• [Texte de l'exercice]:
□ □ □
Des conditions indignes insupportables
Tous font face à des déficits importants. La situation s'est aggravée ces deux dernières années. « L’État ne peut pas dire qu'il ne savait pas. Cela fait depuis 2020 que je préviens l'ARS et le département », assure Xavier Compain, maire de Plouha (22). Les déficits s'accumulent. Les additions se chiffrent par centaines de milliers d'euros. Les chiffres sont abyssaux : 600 000 euros pour l'un, 550 000, 450 000, etc... « Près de 85 % des EHPAD sont en grosse difficulté », rappellent les élus, confortés dans leur diagnostic par la dernière enquête de la fédération hospitalière de France (lire Maire info du 22 avril).
Les communes épongent, mais « nous ne pouvons et ne voulons plus » , préviennent-ils. « Nous allons arrêter de mettre à disposition gratuitement des techniciens, ou de facturer moins chers les repas ou diminuer les loyers, tout ce qui fait que les dépenses ne sont pas estimées à leurs vrais coûts », indique l'un des maires. Car tout craque : l'inflation, les difficultés de remplacement du personnel, le coût de l'intérim, les conditions de travail, l'accompagnement des résidents, etc. Sauf à augmenter les tarifs (encadrés par les autorités de tutelle, État et département), les gestionnaires n'ont d'autres choix que de voir les déficits se creuser, sans que le service rendu aux résidents soit à la hauteur de celui attendu. « Qui accepterait de devoir faire pipi sur commande, une seule douche par semaine et dix minutes pour manger car on est obligé d'être aidé mais que l'agent n'a pas le temps ou d'être mis au lit à 18h pour en sortir à 10 heures sans avoir vu quelqu'un ? » , interpelle Jean-Louis Even. « Si on veut augmenter le nombre d'agents, on est obligé d'autofinancer sur nos réserves, aujourd'hui épuisées, en jouant sur les loyers, ou en économisant sur d'autres postes, cela devient intenable », fait remarquer le maire de Plourin-les-Morlaix (29), Guy Pennec. « Le département m'autorise une aide de 320 000 euros mais sous réserve d'augmenter les loyers de 10 % et donc de porter la mensualité à 2 200 euros au lieu de 2 000 euros ce qui est énorme pour des retraités agricoles », témoigne Marc Ropers, maire de Cleguerec (56). Tous font part des « détresses des familles dont certaines n'ont d'autre issue que de retirer leur parent de l'Ehpad ». « Certains collègues menacent de fermer quand d'autres sont tentés de céder au privé lucratif », explique le maire de Bruz (35), Philippe Salmon.
Un bras de fer pour une loi grand âge
Ce mouvement de maires « en résistance » s'est forgé il y a près d'un an. L'année a été mise à profit pour forger un mouvement collectif et constituer, établissement par établissement, des dossiers solides, épais. Chacun a évalué les préjudices de gestion, le préjudice moral. Si les affaires se poursuivent devant les juges, « nous leur demanderons d'estimer le préjudice social de nos résidents ». Du fait de cette agitation, certains ont pu obtenir des aides dites « non reconductibles » pour 2023. « Mais cela n'éponge pas les déficits comme cela ne répond pas sur la durée, ce qui nous laisse dans la même insécurité budgétaire et le même inconfort pour les résidents », regrette un maire.
□ □ □
• [Consigne]:
Selon le texte sur les EHPAD, à quelle condition le département accorde-t-il au maire de Cleguerec une aide de 320 000 euros ?

• [Lignes fournies]:
□ □ □
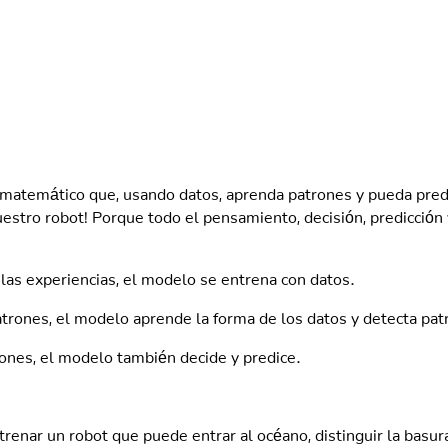
E
 y no sabe qué está bien y qué está mal. Somos nosotros quie
matemático que, usando datos, aprenda patrones y pueda prede
estro robot! Porque todo el pensamiento, decisión, predicción 
las experiencias, el modelo se entrena con datos.
trones, el modelo aprende la forma de los datos y detecta pat
ones, el modelo también decide y predice.
.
□ □ □
• [Votre réponse]:
Il doit augmenter les loyers de 10 %, ce qui porte la mensualité à 2 200 euros au lieu de 2 000 euros.